Side-looking airborne radar (SLAR) is an aircraft, or satellite-mounted imaging radar pointing perpendicular to the direction of flight (hence side-looking). A squinted (nonperpendicular) mode is also possible. SLAR can be fitted with a standard antenna (real aperture radar) or an antenna using synthetic aperture.

The platform of the radar moves in direction of the x-axis. The radar "looks" with the looking angle θ (or so called off-nadir angle). The angle α between x-axis and the line of sight (LOS) is called cone angle, the angle φ between the x-axis and the projection of the line of sight to the (x; y)-plane is called azimuth angle. Cone- and azimuth angle are related by cosα = cosφ ∙ cosε. On the earth surface the wave comes in at the (nominal ellipsoidal) incident angle β with respect to the vertical axis at this point. (In some publications the incident angle is denominated to as θ_{i}.) The antenna illuminates an area, the so-called footprint. The direction of the incoming wave relative to the horizontal plane may be measured also. This angle γ = 90° − β is called grazing angle. The angle θ = ε + 90° is used for a mathematical description in a spherical coordinate system.

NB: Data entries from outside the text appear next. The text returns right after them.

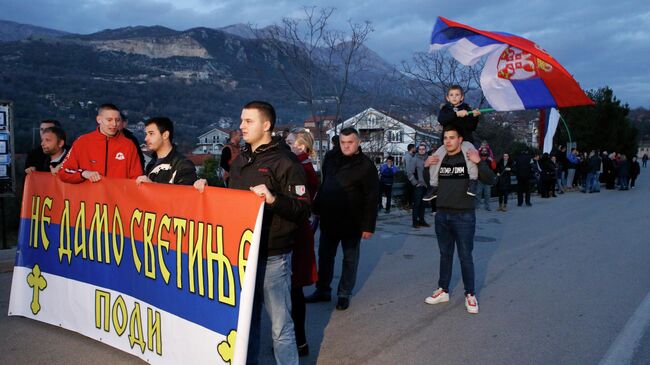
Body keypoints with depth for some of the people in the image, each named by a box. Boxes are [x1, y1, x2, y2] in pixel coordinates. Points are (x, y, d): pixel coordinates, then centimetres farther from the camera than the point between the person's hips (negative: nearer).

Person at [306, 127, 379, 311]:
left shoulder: (366, 166, -10)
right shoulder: (331, 160, 6)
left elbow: (371, 198, -12)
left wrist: (368, 226, -16)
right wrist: (317, 209, 12)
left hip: (352, 222, -5)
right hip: (328, 219, 5)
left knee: (350, 259, 9)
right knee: (325, 256, 13)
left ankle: (344, 294, 21)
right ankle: (322, 290, 26)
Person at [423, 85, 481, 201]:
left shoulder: (467, 108, 8)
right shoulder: (445, 108, 11)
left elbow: (471, 127, 0)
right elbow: (441, 119, -14)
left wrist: (474, 117, -19)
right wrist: (457, 114, -26)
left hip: (465, 140, -2)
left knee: (470, 151, -36)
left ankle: (473, 180, -32)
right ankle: (433, 186, -9)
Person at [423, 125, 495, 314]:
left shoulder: (469, 158, -6)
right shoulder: (440, 159, 7)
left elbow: (490, 180, -12)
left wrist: (479, 162, -26)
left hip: (464, 215, -5)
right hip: (442, 215, 5)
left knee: (465, 256, 2)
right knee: (445, 254, 14)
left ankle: (470, 295, 15)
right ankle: (443, 291, 25)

For the approximation of a flat earth – which is usual for airborne radar with short to medium range – the grazing angle and the depression angle can be assumed to be equal γ = ε and the incident angle is β = 180° – θ. The so-called LOS-vector is a unit vector $\vec u = (u,v,w)^t$ (in the figures shown as a red arrow) pointing from the antenna to a ground scatterer. The variables u, v, w are directional cosines with respect to the x; y; z axes. The variable u is u = cosα with α as the azimuth angle between the line of sight and the x-axis (direction of flight).

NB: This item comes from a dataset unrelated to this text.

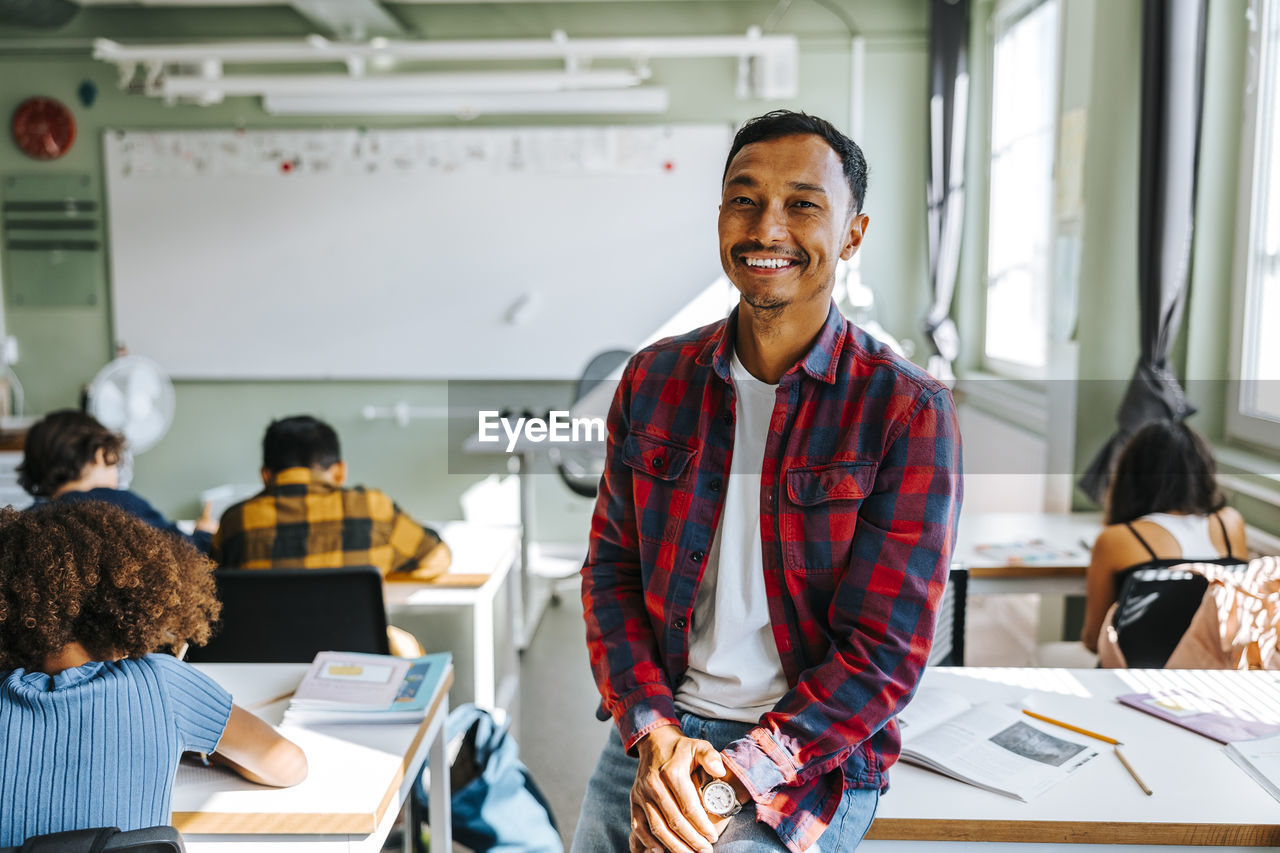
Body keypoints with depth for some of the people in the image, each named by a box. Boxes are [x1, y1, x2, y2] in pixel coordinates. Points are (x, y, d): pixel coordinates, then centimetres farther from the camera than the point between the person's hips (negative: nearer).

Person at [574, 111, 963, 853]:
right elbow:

== Range resolution (across track) ==
The range resolution (the ability to separate the pixels of the image perpendicular to the direction of flight) of a SLAR depends on the length of the transmitted pulse. At the ground of Earth the range resolution has an inverse relationship with the depression angle:

$\delta_g = \frac{\tau c_0}{2 \cos\gamma}$

$\tau$ = duration of the (may be compressed in matched receiver) radar pulse
$c_0$ = speed of light
$\gamma$ = depression angle

The pulse width $\tau$ is typically 0.4 ... 1 μs, i.e. $\delta_g$ = 8 ... 200 m.
The shorter the pulse width $\tau$ the lower $\delta_g$ and the highest the range resolution, but the lower the echo signal. This limitation can be overcome using intra-pulse modulation. Using a step-frequency waveform of bandwidth B the range resolution is $\delta_r= c_0/2B$.

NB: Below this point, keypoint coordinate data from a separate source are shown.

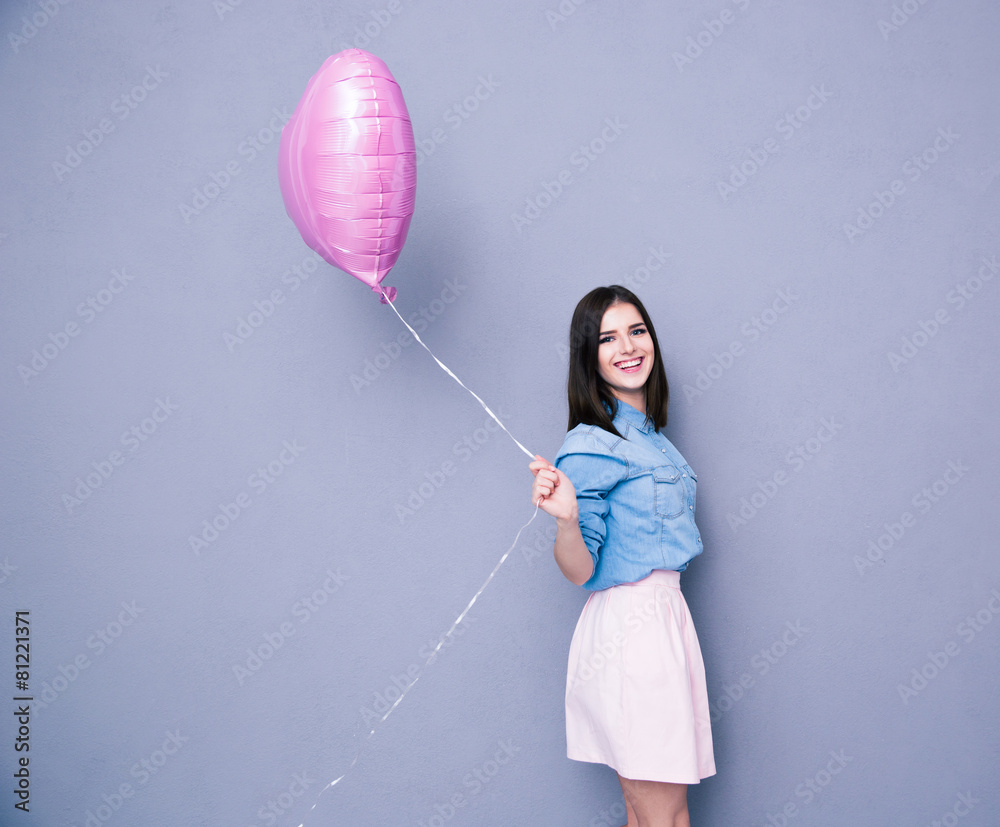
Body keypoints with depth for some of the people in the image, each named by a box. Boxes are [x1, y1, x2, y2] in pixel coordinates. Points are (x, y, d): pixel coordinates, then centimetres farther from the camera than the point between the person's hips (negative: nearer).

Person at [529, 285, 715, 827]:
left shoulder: (649, 435, 14)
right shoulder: (592, 444, -12)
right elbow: (580, 570, -16)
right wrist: (565, 519, -31)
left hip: (664, 616, 8)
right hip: (630, 625, -8)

== Azimuthal resolution (along track) ==
The azimuthal resolution (better known as crossrange resolution) depends on the beamwidth of the radar antenna. It is derived from the ratio of the physical size of the antenna (the real aperture) to the wavelength used. By the spreading of the beam it is also dependent on the slant range.

$\delta_{Az} = \frac{\rho \lambda}{2 L} = \frac{H \lambda}{L \sin\gamma}$

$\lambda$ = wavelength
$L$ = antenna length (in direction of flight)
$\rho$ = slant range
$H$ = height of the platform

It is apparent that SLAR antennas as real aperture could not be built large enough to achieve the desired azimuth resolution. In fact, SLAR was never feasible to be used in space because the antennas would be too large and their launch in space too expensive. Synthetic aperture radar refers to a method for improving the azimuth resolution (not range resolution).